Learning from Lenny Bruce

I can't stand the guy for the most part, but Howard's sort of taken up where Lenny Bruce left us all hanging. If you told him to "speak PC" he'd probably fall off his chair laughing, and then get up and use language as a very effective, offensive, excruciatingly humbling tool to shut you up.

Howard Stern attracts Joe Buck from the fillin' station, Mr. Bateman from Manhattan, and Sara Smith from Duke University with equal aplomb, and so many "different" people listen to him because he's talking a lot, and, for the most part, saying something (when he's not begging women to show their tits and bend over).

Howard Stern understands Lenny Bruce. He knows that when Lenny said that the "word's suppression gives it the power, the violence, the viciousness," he wasn't fooling around. Lenny Bruce spit every offensive, disgusting word into his microphone until it wasn't offensive anymore. Just say it, damnit, over and over, until it loses its meaning, because words only have as much power as we let them have.

If there's a battle between these guys and two PC liberals from Vermont, who's gonna change the world? Inspire action? Piss you off? It's not Saffron and Cody with their missionary ancestry, neatly writing down alternative ways to say things that are already emblazoned in our collective lingo.

Not that everyone should go around being hostile, aggressive, insulting, disrespectful. But isn't it more hostile and disrespectful to tiptoe over words, suppress what we're supposed to and then go bitch about it behind closed doors? Isn't that what leads to the violence and viciousness that Lenny Bruce was talking about? When you talk a lot about something, without anything much to say about it (think talk shows, magazines, PC classrooms) it's called sensationalizing - something that both junior high schoolers and America seems to be great at.

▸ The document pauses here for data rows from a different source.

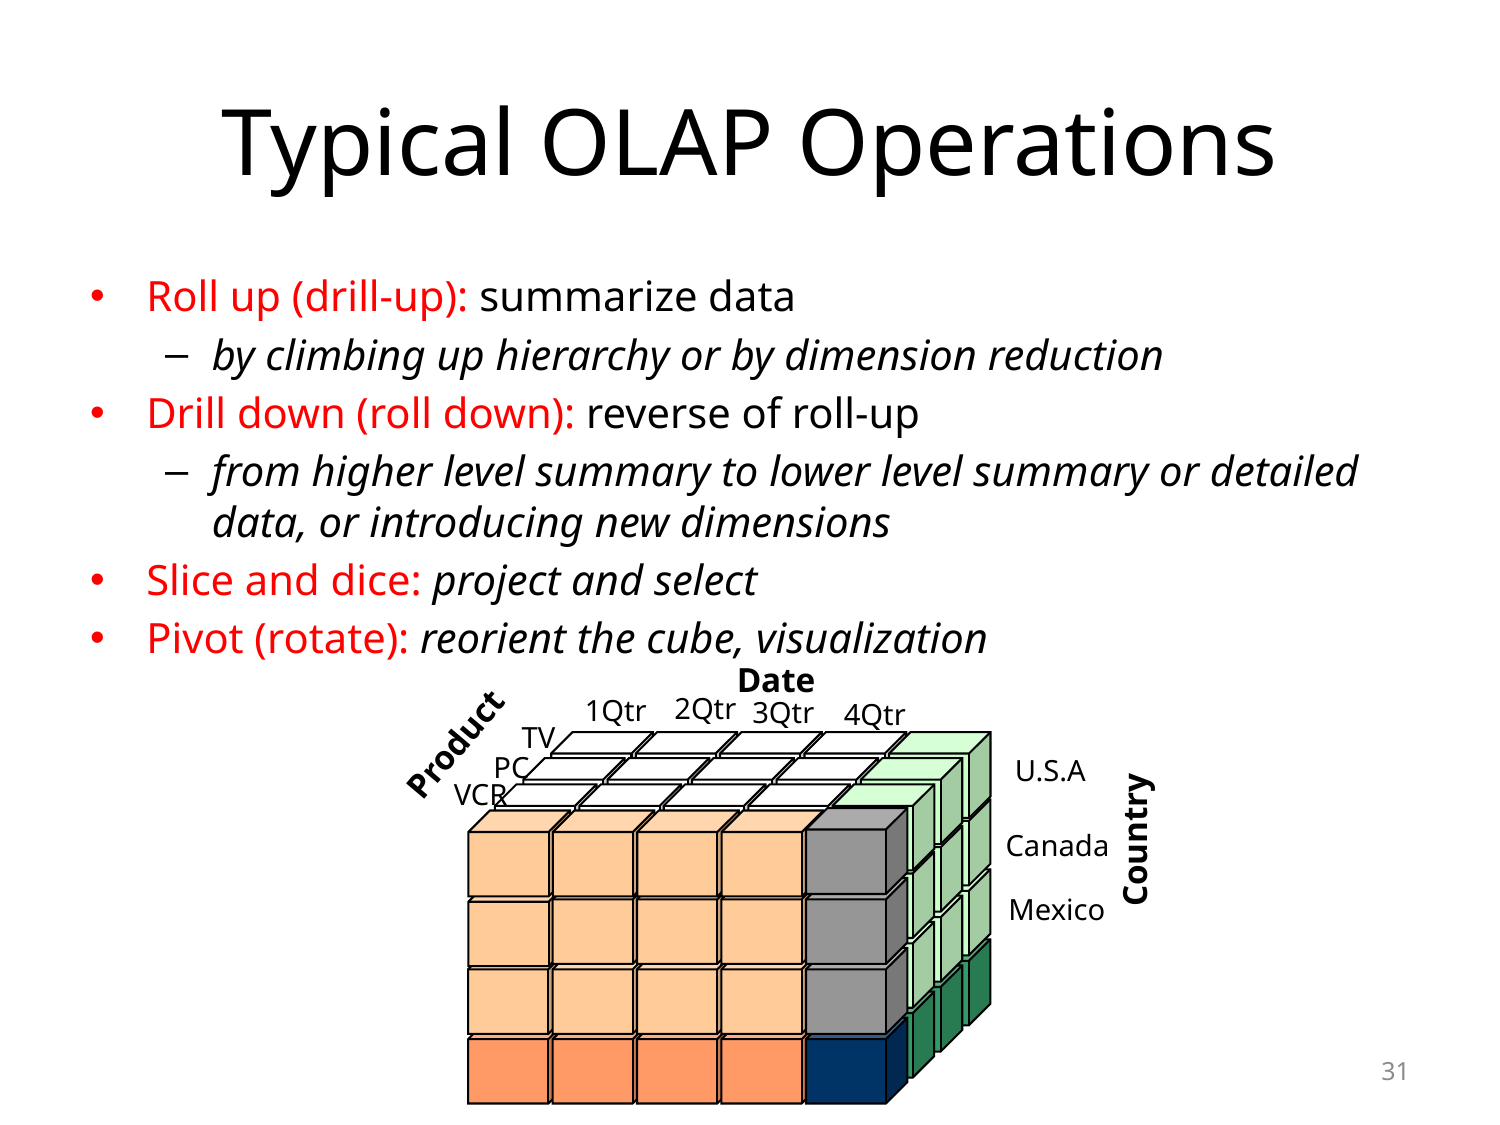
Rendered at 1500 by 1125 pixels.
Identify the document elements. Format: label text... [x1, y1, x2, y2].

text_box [426, 651, 1169, 1104]
list Roll up (drill-up): summarize data by climbing up hierarchy or by dimension reduction Drill down (roll down): reverse of roll-up from higher level summary to lower level summary or detailed data, or introducing new dimensions Slice and dice: project and select Pivot (rotate): reorient the cube, visualization [75, 262, 1425, 1005]
slide_number 31 [1173, 1042, 1425, 1103]
title Typical OLAP Operations [75, 45, 1425, 233]
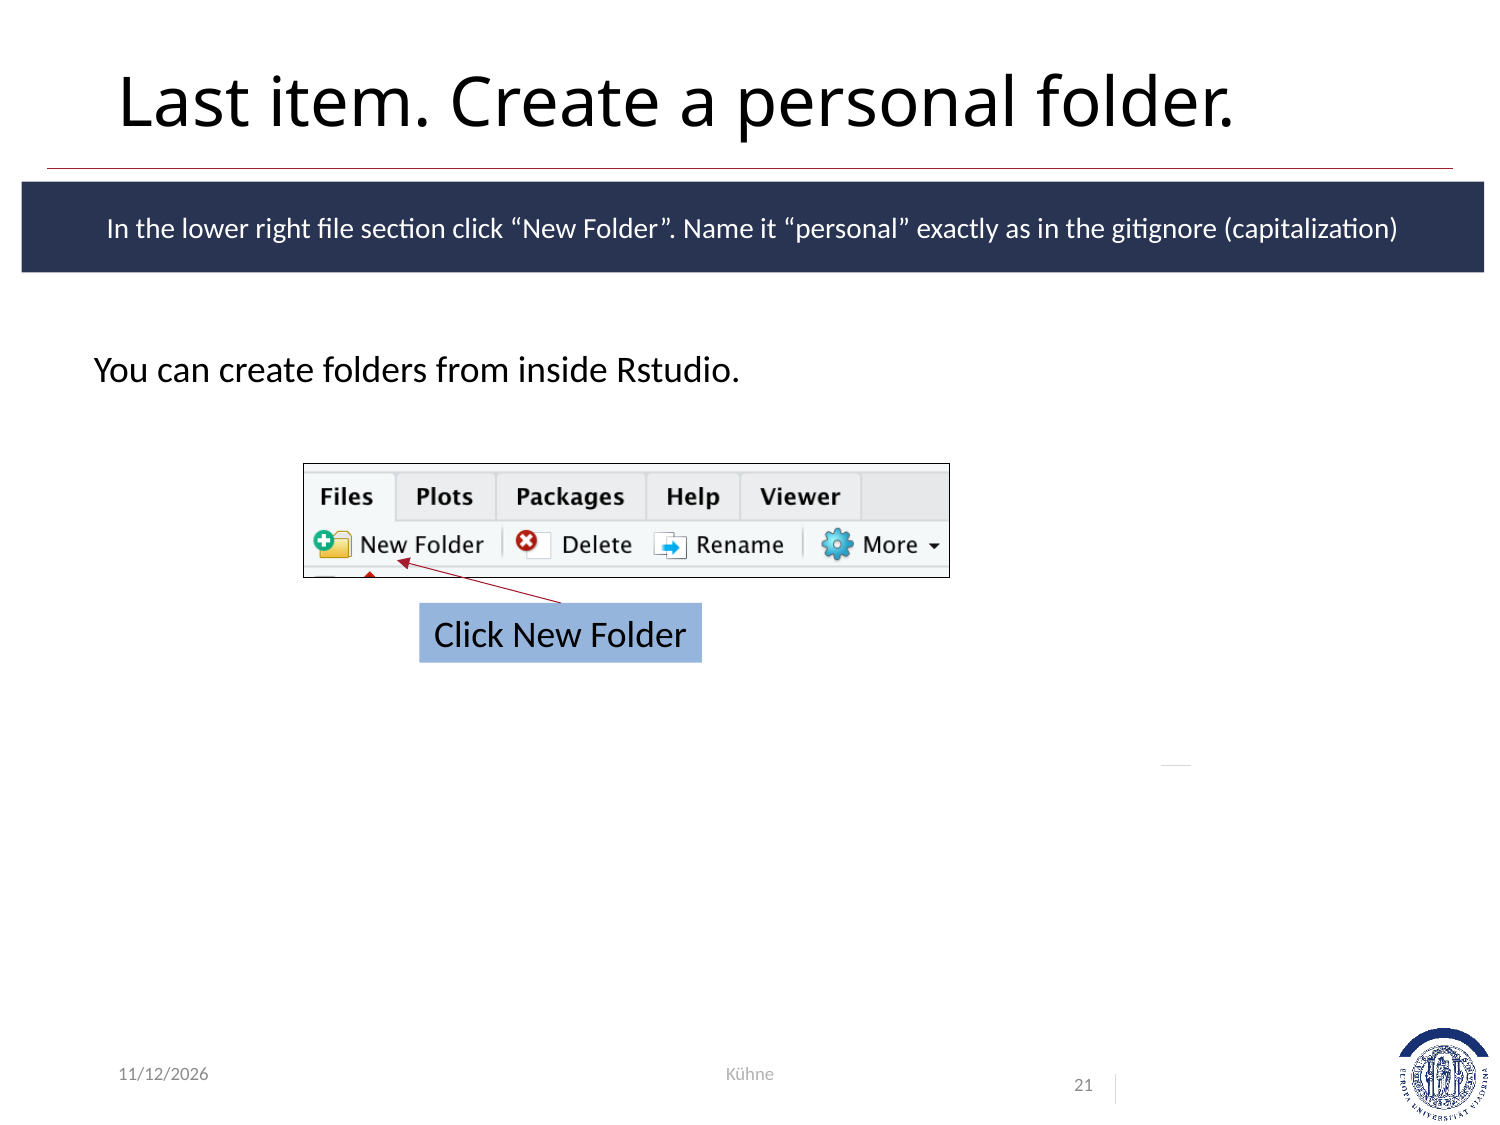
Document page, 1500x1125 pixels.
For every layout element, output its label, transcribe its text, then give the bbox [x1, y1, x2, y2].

text_box You can create folders from inside Rstudio. [78, 337, 1397, 398]
footer Kühne [496, 1042, 1004, 1103]
text_box Click New Folder [419, 602, 702, 663]
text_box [396, 560, 561, 603]
picture [1396, 1025, 1491, 1123]
text_box In the lower right file section click “New Folder”. Name it “personal” exactly as in the gitignore (capitalization) [21, 181, 1485, 273]
slide_number 21 [1059, 1042, 1200, 1103]
picture [303, 463, 950, 578]
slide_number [103, 1042, 441, 1103]
title Last item. Create a personal folder. [103, 59, 1397, 157]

Take the show "Ellen". All that hype and anticipation built up by the media, swirling around the episode where she's supposed to kiss another woman. OK. So homosexuality was only hinted at in the past - movies showed a look, a quicksilver gesture - and boundaries have no doubt been beautifully broken in the last decades, but what about "Ellen"?

The same week everyone was talking about the forbidden kiss, and every ad, every tabloid was screaming about it, there was a Jerry Springer episode about women who dress like sluts, and the boyfriends that don't like it. The women came out, g-strings on, waving their butts at the camera, see-through lace over their nipples, parading around in full glory, audience members slapping their asses. The cameras didn't jerk away, there was no sudden commercial break. It was completely acceptable to show this, during the day, on a major network. And it's scandalous to show two people of the same sex kissing? Isn't one exploitative, sexist, and demeaning? And isn't the other an expression of love? Why has America gotten so twisted in its values? Maybe it's all that talking.

There's a hilarious, biting, insightful book called The Redneck Manifesto. It's not at all what it seems. This guy Jim Goad's put his heart and redneck soul into writing about classism, racism, and a huge part of his argument is aimed at the power of words. Like Lenny Bruce and Howard Stern, Goad talks a lot - and has gallons, tons, loads to say.

Besides sinking his sardonic opinions into the whole PC craze, Goad goes off about the danger of sensationalizing dangerous topics. Talking about the endless conversations about the "Race Problem" on TV, radio, etc, Goad says, "If you wish to transcend black and white, stop phrasing everything in those terms. Bombarding everyone with endless racial images is itself a form of racism. It effects a sort of mental segregation." And, another little ditty from the "Redneck Manifesto": "When you make something supremely untouchable, you lend it a power it wouldn't normally have." Kind of like a junior high school jock.